Monday, October 31, 2011

Tinkers Tell Stories

My older brother likes to learn stuff. He can weave baskets and weave scarves; program computers and make websites and do calculus; build hydraulic ram pumps and rock walls; make flowers grow and draw pictures. I like imagine Gary as a tinker, with strange looking tools and pots hanging off the back of his colourful wagon that he put-puts through the streets of Philly yelling "Pots, undented pots!"

The castle he designed in high school* is made from rocks with towers and walls and flowers things and it has this beautiful atmosphere of carefully structured chaos. The water from the hydraulic ram pump runs through pipes from the spring at the bottom of the hill and pours into a plastic garbage can surrounded by comfrey and forget-me-nots and bloodroot.
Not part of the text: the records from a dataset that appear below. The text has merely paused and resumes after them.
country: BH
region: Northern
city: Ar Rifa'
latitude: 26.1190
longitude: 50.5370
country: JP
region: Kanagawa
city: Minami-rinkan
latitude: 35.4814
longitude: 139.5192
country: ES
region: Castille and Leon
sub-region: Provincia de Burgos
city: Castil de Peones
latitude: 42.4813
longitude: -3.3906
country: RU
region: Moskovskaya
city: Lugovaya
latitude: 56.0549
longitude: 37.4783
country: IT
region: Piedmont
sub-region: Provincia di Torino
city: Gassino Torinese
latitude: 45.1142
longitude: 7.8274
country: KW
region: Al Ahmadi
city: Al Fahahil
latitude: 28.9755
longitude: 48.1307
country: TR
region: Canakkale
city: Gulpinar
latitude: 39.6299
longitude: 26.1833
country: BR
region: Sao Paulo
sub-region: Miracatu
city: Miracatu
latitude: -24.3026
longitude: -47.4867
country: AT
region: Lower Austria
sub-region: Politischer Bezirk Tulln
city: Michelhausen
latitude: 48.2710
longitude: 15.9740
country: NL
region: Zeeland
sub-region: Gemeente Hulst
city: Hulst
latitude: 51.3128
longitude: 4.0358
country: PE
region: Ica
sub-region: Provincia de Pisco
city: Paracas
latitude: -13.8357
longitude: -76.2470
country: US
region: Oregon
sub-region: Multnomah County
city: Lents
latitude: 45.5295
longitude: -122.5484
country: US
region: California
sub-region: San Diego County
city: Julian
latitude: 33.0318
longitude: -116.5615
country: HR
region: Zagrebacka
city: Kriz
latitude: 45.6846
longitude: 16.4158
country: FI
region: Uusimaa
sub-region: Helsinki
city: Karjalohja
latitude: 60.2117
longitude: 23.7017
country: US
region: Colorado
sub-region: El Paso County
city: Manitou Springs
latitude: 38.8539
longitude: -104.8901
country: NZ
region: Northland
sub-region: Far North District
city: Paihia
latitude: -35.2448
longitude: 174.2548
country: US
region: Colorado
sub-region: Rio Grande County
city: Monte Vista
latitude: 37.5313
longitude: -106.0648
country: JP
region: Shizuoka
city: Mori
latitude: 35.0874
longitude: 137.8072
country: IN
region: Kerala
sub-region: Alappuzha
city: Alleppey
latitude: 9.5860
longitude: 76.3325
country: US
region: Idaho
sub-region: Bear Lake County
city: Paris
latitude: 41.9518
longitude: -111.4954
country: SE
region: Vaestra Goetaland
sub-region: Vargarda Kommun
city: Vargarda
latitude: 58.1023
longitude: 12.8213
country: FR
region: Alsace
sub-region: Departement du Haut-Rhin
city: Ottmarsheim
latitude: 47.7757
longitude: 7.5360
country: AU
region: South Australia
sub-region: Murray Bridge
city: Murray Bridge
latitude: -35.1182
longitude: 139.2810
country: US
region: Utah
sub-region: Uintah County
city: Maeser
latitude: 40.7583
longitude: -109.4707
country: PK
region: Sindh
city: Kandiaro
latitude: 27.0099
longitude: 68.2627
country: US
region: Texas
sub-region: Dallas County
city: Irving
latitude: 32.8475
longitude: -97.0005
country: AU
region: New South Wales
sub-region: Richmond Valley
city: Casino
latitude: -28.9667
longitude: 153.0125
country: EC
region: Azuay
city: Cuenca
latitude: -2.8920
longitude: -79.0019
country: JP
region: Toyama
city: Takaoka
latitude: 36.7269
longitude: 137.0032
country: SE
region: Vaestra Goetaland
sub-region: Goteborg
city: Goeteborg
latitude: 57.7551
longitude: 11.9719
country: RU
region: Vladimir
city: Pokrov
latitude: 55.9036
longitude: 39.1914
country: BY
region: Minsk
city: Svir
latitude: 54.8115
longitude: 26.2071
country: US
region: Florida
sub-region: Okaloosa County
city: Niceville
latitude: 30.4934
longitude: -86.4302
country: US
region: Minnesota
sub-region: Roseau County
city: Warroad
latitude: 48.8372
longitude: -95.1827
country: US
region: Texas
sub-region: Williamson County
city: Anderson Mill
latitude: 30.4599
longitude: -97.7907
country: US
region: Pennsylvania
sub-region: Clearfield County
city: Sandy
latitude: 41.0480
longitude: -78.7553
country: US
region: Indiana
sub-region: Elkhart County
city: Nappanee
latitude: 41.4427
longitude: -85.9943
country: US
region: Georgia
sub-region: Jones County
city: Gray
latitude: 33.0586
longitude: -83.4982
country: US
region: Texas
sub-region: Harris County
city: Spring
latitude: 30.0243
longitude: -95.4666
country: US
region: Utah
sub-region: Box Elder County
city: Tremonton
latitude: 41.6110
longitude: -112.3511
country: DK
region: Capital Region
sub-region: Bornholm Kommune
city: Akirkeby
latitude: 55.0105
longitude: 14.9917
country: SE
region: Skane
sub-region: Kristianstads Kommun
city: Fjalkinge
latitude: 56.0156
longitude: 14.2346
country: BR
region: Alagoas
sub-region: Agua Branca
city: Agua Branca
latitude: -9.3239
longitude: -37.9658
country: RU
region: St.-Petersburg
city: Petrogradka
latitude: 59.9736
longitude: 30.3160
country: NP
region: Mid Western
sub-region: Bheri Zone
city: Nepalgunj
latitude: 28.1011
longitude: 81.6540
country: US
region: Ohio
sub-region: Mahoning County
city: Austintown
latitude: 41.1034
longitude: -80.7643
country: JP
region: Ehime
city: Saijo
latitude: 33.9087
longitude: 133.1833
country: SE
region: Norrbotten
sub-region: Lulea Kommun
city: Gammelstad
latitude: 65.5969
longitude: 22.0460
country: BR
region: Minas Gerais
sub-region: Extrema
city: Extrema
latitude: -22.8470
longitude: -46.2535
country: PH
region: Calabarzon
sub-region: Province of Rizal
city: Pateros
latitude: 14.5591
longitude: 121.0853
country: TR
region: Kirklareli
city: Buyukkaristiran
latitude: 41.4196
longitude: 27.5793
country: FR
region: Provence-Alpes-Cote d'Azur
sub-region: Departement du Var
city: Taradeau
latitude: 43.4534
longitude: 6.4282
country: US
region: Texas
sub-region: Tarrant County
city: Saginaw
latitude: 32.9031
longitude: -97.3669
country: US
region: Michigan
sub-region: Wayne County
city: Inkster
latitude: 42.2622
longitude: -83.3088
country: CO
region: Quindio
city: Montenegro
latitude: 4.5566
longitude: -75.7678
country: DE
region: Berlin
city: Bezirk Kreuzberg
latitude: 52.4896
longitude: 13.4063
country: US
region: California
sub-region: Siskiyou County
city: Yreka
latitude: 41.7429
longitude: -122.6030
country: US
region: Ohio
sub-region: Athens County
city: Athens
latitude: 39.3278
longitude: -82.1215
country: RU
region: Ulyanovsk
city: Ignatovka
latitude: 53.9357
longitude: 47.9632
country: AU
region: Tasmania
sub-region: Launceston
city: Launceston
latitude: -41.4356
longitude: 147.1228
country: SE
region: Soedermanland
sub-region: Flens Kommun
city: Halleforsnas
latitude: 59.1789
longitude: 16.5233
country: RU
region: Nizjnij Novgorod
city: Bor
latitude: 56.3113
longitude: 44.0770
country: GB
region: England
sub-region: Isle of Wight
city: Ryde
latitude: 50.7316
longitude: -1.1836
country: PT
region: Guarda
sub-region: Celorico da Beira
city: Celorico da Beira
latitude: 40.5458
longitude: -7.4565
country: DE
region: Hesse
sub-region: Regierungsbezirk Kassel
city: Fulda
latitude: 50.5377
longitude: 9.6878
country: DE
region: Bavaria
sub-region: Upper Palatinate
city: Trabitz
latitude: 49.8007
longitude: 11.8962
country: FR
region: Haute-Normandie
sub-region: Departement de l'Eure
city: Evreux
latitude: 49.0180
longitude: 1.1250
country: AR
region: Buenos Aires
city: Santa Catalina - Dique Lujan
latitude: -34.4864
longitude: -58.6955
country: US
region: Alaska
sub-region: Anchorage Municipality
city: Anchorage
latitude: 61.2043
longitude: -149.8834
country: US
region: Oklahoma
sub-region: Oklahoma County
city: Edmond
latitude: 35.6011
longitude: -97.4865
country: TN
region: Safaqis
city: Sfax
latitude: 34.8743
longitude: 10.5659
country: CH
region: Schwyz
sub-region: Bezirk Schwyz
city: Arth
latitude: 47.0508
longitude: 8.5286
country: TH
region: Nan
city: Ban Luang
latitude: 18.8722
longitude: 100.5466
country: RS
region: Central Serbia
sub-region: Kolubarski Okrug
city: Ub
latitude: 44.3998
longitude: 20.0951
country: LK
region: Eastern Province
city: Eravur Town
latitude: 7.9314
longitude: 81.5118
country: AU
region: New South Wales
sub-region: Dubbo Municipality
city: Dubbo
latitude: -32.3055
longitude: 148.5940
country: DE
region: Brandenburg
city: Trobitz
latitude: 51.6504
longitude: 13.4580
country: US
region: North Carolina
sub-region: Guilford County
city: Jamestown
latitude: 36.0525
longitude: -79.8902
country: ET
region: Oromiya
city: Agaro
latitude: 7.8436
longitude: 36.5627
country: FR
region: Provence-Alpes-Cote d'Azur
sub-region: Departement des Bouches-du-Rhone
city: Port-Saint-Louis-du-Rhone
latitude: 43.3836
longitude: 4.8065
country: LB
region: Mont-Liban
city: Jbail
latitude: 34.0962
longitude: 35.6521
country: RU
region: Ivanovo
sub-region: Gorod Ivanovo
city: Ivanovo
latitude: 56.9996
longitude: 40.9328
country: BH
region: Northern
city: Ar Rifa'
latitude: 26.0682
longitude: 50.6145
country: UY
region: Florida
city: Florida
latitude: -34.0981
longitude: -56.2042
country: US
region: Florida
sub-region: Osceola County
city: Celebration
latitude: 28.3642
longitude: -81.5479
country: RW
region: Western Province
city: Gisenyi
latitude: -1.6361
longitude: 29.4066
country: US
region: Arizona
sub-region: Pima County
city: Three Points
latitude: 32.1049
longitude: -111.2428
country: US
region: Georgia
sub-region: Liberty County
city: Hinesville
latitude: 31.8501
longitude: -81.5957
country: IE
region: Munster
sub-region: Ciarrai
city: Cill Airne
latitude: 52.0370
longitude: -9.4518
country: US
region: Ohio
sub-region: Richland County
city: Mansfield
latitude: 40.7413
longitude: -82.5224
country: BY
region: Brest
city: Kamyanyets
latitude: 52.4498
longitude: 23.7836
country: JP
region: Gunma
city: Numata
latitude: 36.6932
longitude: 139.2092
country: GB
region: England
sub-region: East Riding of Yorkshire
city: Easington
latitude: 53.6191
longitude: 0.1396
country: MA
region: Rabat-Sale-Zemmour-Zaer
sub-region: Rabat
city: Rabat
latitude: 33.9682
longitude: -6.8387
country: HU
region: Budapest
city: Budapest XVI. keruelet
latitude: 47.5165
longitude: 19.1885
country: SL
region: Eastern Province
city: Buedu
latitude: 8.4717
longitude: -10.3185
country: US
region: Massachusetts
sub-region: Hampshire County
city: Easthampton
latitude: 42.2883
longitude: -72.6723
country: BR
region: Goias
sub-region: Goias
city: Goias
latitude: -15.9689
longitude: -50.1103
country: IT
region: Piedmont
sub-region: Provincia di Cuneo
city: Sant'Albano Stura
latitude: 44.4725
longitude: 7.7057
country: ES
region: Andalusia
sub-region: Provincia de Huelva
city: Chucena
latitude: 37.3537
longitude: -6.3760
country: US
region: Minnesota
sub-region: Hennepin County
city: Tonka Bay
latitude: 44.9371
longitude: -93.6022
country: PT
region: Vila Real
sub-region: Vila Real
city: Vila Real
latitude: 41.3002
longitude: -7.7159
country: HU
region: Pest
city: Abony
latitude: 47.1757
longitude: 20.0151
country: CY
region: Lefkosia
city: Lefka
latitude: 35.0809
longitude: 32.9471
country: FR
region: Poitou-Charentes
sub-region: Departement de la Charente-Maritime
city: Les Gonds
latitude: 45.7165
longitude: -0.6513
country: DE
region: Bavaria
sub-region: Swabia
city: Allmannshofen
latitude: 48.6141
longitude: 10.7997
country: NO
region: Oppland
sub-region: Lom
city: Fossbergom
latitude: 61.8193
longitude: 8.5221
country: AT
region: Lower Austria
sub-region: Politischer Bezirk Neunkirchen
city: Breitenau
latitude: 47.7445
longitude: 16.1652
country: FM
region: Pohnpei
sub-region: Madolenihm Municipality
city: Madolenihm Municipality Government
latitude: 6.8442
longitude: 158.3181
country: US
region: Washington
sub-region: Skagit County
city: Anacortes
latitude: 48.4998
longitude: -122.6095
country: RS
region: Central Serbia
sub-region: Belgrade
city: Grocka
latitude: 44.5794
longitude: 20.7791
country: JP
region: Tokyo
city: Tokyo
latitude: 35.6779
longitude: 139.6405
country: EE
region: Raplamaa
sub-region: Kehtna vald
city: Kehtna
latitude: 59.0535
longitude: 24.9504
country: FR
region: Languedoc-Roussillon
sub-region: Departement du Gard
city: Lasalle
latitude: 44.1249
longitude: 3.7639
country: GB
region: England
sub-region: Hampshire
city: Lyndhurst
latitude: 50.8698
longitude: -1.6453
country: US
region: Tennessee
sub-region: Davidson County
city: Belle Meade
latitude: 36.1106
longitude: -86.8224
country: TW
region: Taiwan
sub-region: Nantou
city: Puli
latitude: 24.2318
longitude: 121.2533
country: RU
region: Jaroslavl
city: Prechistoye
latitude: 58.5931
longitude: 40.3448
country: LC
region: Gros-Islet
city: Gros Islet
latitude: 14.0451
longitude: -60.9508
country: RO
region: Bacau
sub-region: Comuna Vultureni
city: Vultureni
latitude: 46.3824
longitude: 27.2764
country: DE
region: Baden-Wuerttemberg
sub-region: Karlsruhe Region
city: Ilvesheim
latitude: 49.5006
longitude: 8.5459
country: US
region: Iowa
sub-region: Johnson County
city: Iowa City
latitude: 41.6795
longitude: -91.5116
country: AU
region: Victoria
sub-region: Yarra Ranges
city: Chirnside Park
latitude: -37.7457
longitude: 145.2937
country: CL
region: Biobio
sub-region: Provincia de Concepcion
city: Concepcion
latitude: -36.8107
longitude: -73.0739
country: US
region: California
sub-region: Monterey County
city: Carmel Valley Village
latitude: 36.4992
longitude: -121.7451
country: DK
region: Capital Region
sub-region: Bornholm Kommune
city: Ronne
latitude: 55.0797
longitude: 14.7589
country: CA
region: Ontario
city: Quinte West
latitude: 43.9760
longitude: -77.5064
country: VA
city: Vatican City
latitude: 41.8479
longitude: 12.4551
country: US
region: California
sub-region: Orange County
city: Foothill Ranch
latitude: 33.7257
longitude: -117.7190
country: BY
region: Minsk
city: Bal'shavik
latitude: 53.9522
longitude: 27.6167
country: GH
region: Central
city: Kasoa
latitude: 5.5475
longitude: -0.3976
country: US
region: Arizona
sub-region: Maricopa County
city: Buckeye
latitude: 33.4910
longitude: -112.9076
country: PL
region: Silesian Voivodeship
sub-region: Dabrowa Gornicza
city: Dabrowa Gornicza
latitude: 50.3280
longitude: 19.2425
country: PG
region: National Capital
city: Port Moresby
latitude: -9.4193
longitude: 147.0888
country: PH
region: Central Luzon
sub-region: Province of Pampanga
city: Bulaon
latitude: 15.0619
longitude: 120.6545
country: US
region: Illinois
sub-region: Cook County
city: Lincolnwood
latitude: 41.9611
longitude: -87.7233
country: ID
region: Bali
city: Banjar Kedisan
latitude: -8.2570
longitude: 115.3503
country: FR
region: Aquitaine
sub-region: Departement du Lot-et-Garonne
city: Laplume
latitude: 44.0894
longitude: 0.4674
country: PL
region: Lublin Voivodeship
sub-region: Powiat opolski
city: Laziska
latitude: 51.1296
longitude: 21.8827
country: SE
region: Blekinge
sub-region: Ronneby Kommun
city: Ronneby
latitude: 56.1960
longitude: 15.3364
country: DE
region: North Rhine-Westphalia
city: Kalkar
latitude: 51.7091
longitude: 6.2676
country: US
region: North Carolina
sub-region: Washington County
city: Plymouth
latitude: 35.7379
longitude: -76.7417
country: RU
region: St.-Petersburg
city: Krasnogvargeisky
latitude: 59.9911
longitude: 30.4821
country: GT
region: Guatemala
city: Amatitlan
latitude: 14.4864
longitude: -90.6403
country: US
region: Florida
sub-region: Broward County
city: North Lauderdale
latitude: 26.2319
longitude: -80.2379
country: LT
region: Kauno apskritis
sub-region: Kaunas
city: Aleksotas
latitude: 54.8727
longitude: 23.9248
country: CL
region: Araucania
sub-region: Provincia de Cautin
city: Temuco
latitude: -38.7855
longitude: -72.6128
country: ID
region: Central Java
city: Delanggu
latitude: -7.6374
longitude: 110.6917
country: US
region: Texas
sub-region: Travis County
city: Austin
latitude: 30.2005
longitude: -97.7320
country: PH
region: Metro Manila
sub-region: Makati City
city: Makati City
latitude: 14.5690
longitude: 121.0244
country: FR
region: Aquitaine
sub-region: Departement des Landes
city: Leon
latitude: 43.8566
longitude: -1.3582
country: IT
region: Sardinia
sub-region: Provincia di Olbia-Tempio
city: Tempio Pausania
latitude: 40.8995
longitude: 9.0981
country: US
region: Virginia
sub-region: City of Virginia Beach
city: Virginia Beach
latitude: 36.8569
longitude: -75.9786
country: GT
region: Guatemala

It almost seems old, but it's really not, even with vines covering the walls and dead leaves building up on the ground from years of no care.

In Scotland, the castles rise over acres of hills and forests, or over cities of people and technology, and they radiate history like the sun spits out fire. Stories upon stories are bound by cold walls of stone and mortar and the blood of a million labourers. They tell stories about the old days, about the wars, and builders, and the past.

Maybe one day, they'll tell stories of Old Earth with ancient buildings that only reach 200 stories high, and diseases that spread like wildfire, and dinosaurs and castles and iPhones and satellites and Yuri Gagaran and the moon. Gary's castle will probably be lost to the ravages of time, so they say. Because it's not very big. And he only had two make-believe slaves to build it for him.

But that's fine, because it's the tinkers who tell the stories. And it's the stories that last forever.